◆ WHAT THE EXERCISE ASKS ◆
Copy every row below without the pictures, offsetting each body keypoint's x, y, and depth values by +25 and leaving the box coordinates and all other text unchanged.

Start of DATA TO PROCESS

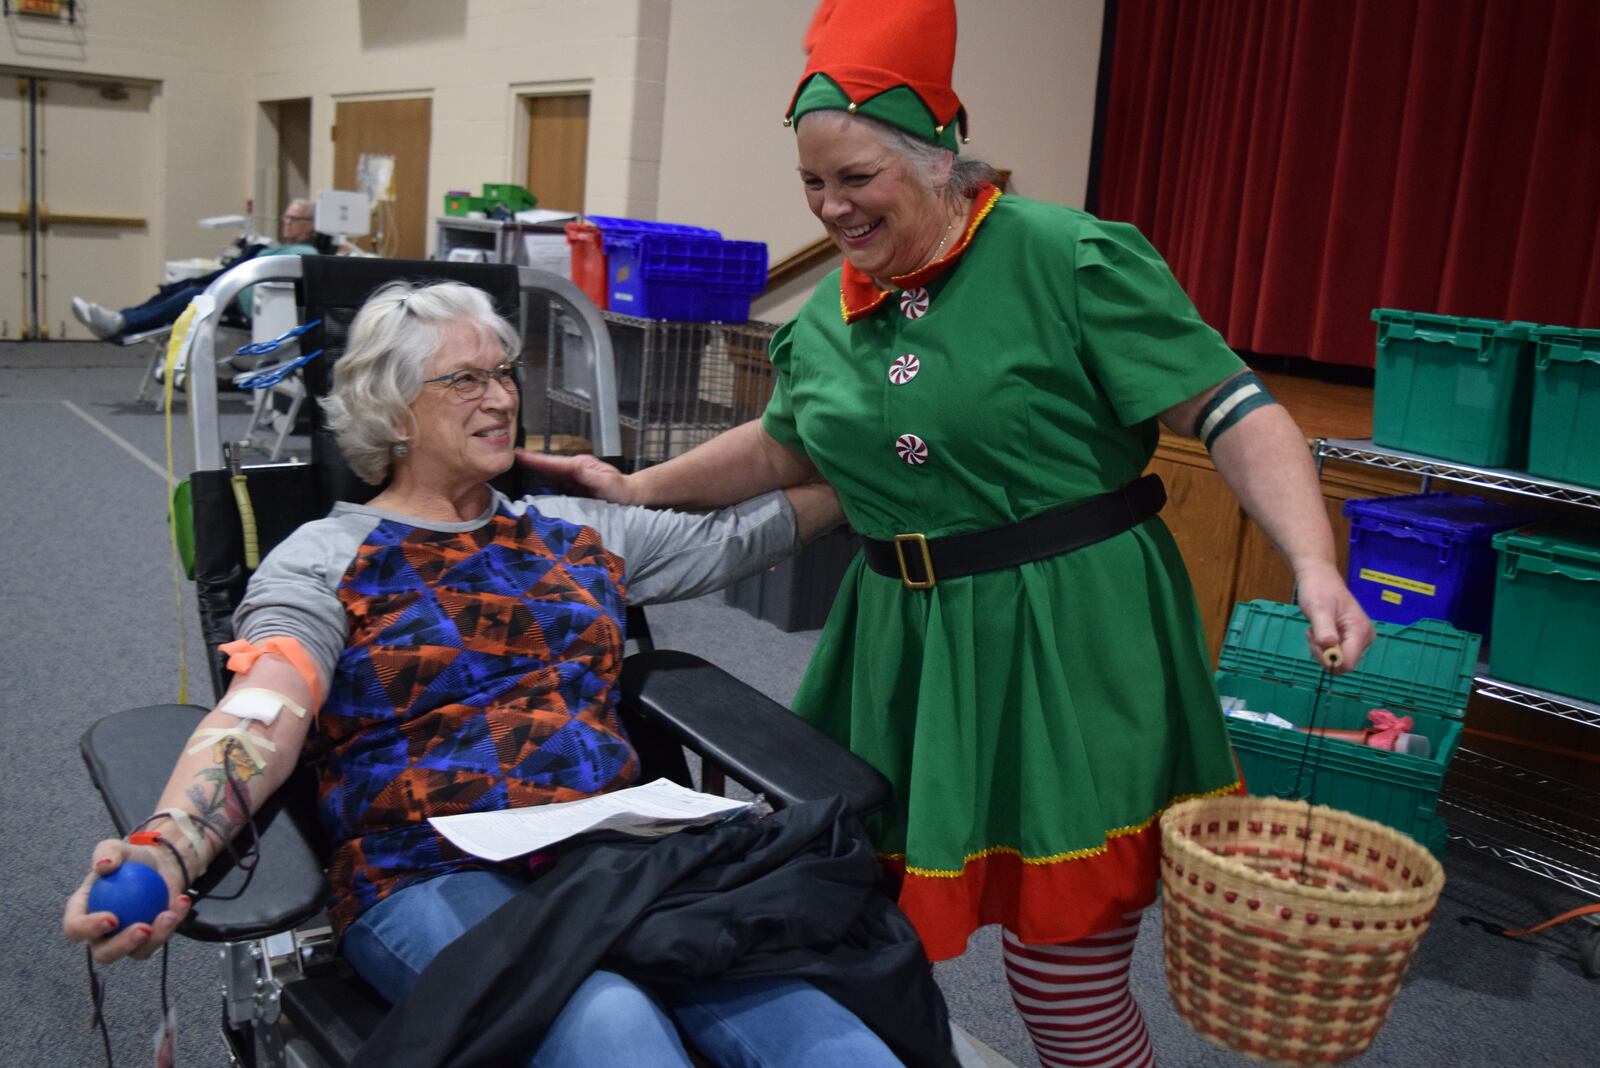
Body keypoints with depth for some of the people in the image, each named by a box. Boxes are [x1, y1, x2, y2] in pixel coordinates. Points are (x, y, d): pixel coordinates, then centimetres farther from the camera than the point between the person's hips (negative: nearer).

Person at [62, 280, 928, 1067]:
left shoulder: (577, 532, 21)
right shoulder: (325, 562, 7)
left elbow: (745, 531, 23)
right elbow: (258, 722, -9)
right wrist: (165, 853, -29)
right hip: (435, 880, -3)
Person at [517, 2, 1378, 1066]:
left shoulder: (1071, 260, -11)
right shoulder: (828, 318, 9)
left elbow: (1235, 414, -13)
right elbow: (783, 445, 26)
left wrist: (1314, 566, -26)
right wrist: (636, 489, 25)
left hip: (1071, 657, -5)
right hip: (903, 657, 6)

End of DATA TO PROCESS

◆ ANSWER SPACE ◆
Body keypoints with depth for some of the people in the image, each named by a box. Boxes are [x1, y1, x2, y2] in pixel coordinates. Points are (x, y, d): pixel coordinates, then centimetres farther from the camera than the point between the person's hips (negative: nearer).

Person at [62, 280, 928, 1067]:
left shoulder: (602, 557, 46)
right shoulder: (350, 587, 32)
left elbow: (770, 556, 48)
right elbow: (283, 747, 16)
right wrist: (190, 878, -4)
right hip: (460, 905, 22)
Person at [517, 2, 1378, 1066]:
left shoulder: (1096, 285, 14)
right shoulder: (853, 343, 34)
left elbow: (1260, 439, 12)
right elbow: (808, 470, 51)
left wrist: (1339, 591, -1)
right wrist: (661, 514, 50)
left hip: (1096, 682, 20)
right hip: (928, 682, 31)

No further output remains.